(Stored data)
^^^^^^^^^^^^^^^^

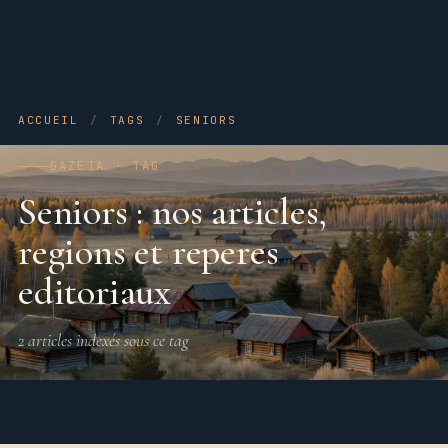
ACCUEIL
/
TAGS
/
SENIORS
GAZETA · TAG
Seniors : nos articles,
regions et reperes
editoriaux
2 articles indexés sous ce tag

^^^^^^^^^^^^^^^^

■ Task requirements ■
Write out the text from all of the rows above line for line, leaving out the pictures.

■ Task solution ■
ACCUEIL
/
TAGS
/
SENIORS
GAZETA · TAG
Seniors : nos articles,
regions et reperes
editoriaux
2 articles indexés sous ce tag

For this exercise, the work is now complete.